GPS is also a somewhat disaggregated system in that, if you lose one, you don't lose the capability. That makes the GPS constellation more resilient than the AEHF system where if you lose one satellite, you lose coverage for an entire hemisphere.
The Pentagon in an ongoing “analysis of alternatives” is examining different ways of acquiring protected satellite communications. “The focus of that effort is to identify alternatives beyond AEHF vehicle six, which is the last vehicle in the existing program,” said Klinger.
The Air Force is eyeing new approaches. It recently leased a transponder on a commercial satellite to test how the military potentially might go “all commercial” and forgo dedicated military wideband satellites.
Space industry executives, meanwhile, are warning the Pentagon to set realistic expectations. Secure military satellites supply only 3 percent of demand in current military operations. “The problem is that we want more protected satcom but government satellites are expensive,” said Rick Skinner, director of business and advanced systems development at Northrop Grumman Aerospace. The company is a major supplier of AEHF electronics.
Protected satcom demand seems to be “growing without bounds,” and the Pentagon will likely have to fill that need with commercial services until it can figure out how to build satellites more economically, Skinner said during an Aerospace Industries Association forum on Capitol Hill. The answer is to adapt existing satellite designs and build them with cheaper off-the-shelf components, he said. “You can make the satellites light enough so they can launch from commercial vehicles, and you should remove requirements we don't need such as nuclear command and control.”
Skinner said current billion-dollar spacecraft would be replaced by $350 million systems. “It's in the range of commercial satellites. … It provides 80 percent of the capability of AEHF for about one third of the price.” Without having to design all the complex electronics, production is “pretty inexpensive,” said Skinner. “The bumper sticker is ‘protected for the price of unprotected.’”
Skinner does not see a big future for hosted payloads. “Commercial operators have their own business models. If you have to pay the equivalent cost of a transponder, you will find out that the hosted payload is not as appealing,” he said. “The average cost could make the economics of hosted payloads a lot more difficult to achieve.”
The Pentagon should tread carefully as it plans future acquisitions, warns the Government Accountability Office. Defense officials are studying the disaggregation of space systems, but they lack expertise on the subject, noted Christina Chaplain, defense programs analyst at GAO. “While our prior work shows these concepts can potentially reduce costs and development time, the Defense
Department does not yet have the knowledge it needs to make a transition to disaggregation on a wide scale,” Chaplain said at a hearing of the Senate Armed Services Committee’s subcommittee on strategic forces.
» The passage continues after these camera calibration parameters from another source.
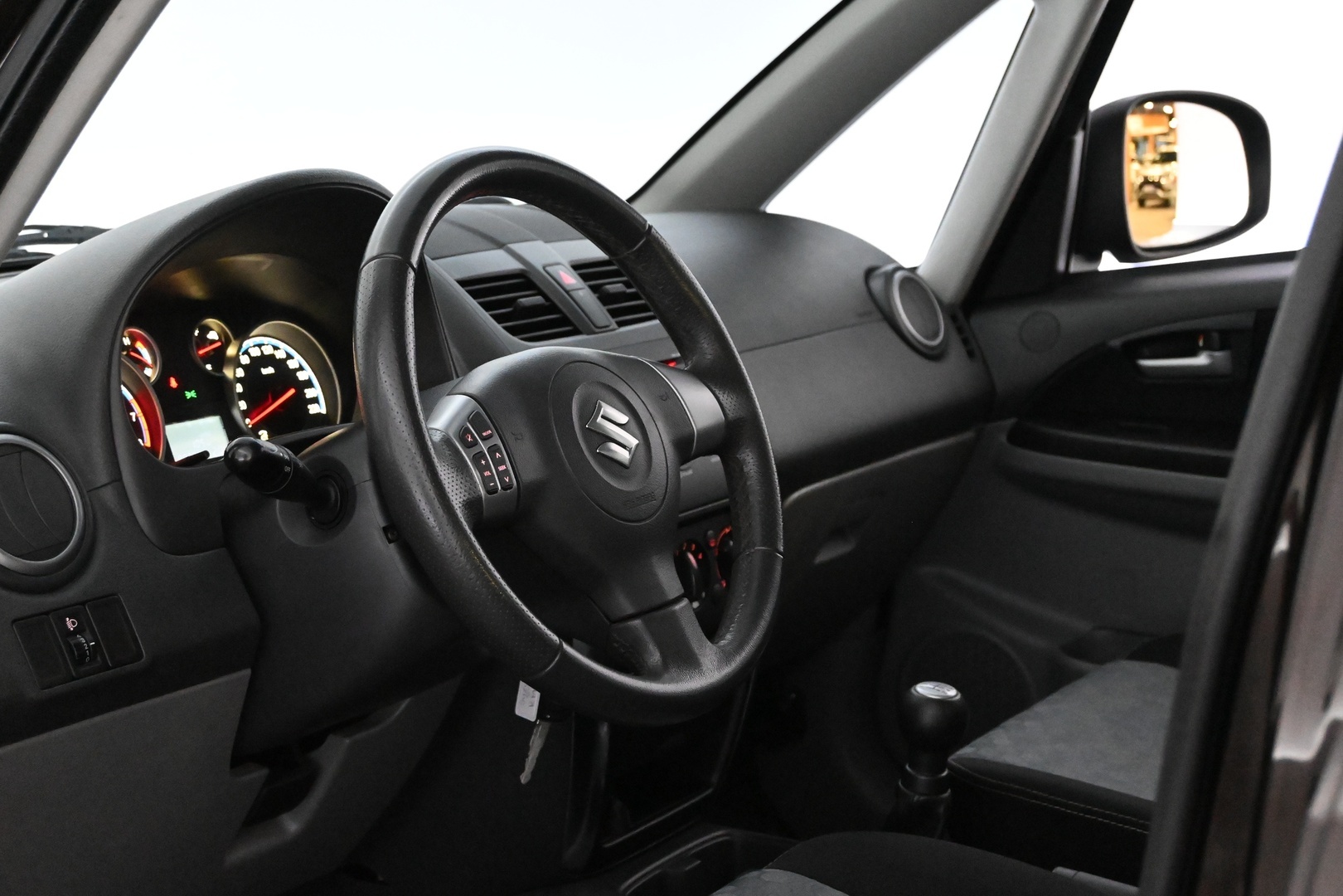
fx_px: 2070
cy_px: 448
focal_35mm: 56
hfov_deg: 35.9
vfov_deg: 24.4
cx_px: 672
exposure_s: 1/60
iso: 10000
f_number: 5.3
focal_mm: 37
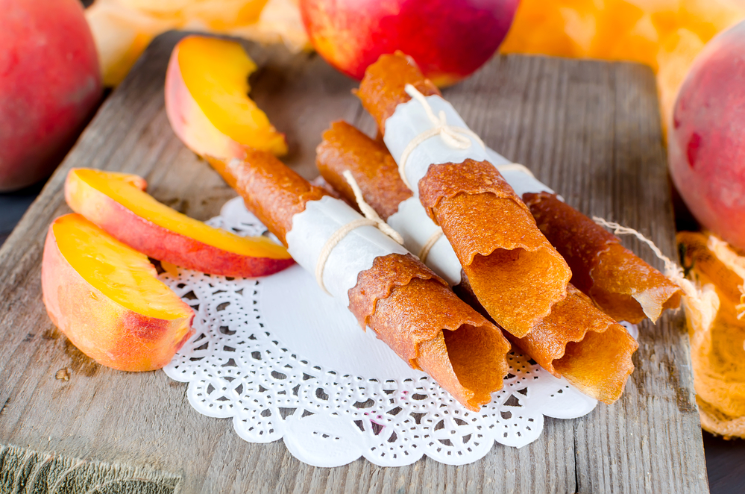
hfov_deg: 37.9
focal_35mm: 52
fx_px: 1084
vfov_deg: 25.6
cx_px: 372
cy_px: 247
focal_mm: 35
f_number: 7.1
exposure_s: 1/100
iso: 100
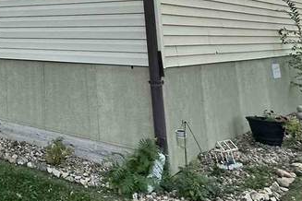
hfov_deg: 27.5
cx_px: -117
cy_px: -51
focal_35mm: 57
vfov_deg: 21.7
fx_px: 478
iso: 40
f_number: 2.2
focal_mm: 2.22
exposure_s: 1/161
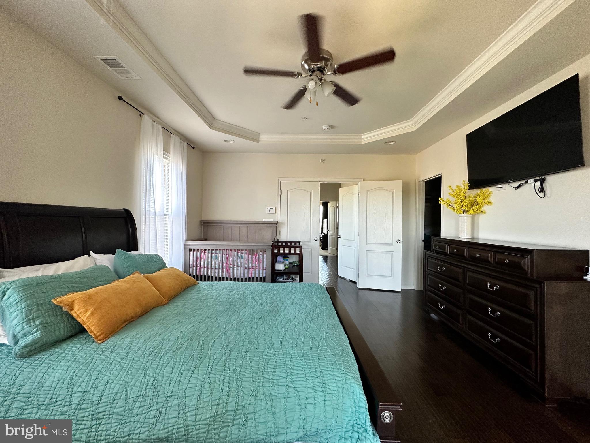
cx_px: 295
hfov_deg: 102.1
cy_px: 222
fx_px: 239
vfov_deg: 85.7
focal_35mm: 14
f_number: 2.2
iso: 200
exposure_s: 1/99
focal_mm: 2.22
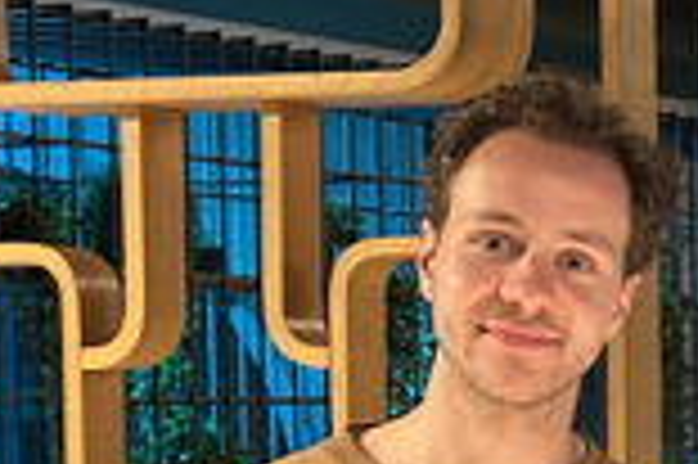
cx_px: 1198
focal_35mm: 182
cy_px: 469
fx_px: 3525
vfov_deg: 7.5
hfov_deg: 10.7
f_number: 1.78
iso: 320
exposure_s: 1/33
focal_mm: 6.86
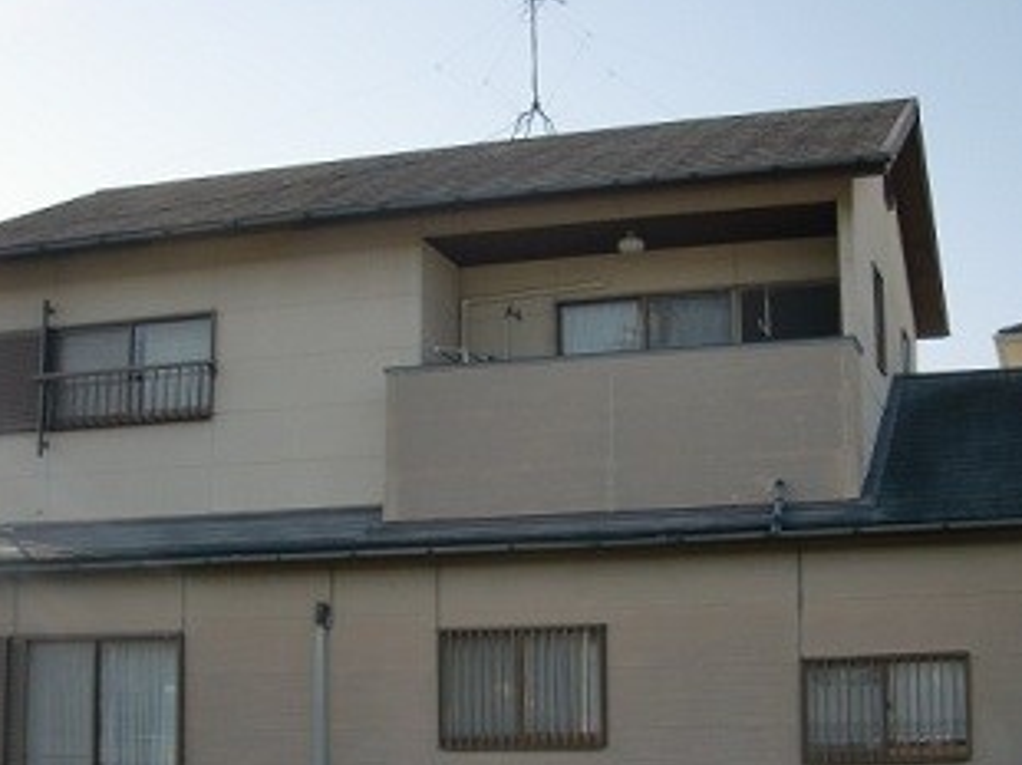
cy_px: 508
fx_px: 1623
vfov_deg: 26.4
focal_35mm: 55
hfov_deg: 34.9
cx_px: 597
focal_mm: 6.66
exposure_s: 1/400
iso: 64
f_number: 3.9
Chaplain also raised doubts about the credibility of the Pentagon’s past studies on alternatives satellite procurements. “Some within the department do not consider these studies to be conclusive, because they were either not conducted with sufficient analytic rigor or do not consider the capabilities, risks and trades in a holistic manner,” she said. “More analysis about disaggregation is important.”
GAO does have some good news for the Defense Department. Chaplain said major satellite programs such as AEHF and the missile-warning space based infrared system have overcome troubled pasts and are moving forward. “There are still technical and manufacturing programs affecting key programs, such as, MUOS [mobile user objective system] and GPS 3,” said Chaplain. “But the portfolio as a whole is not seeing problems on a scale it saw last decade.”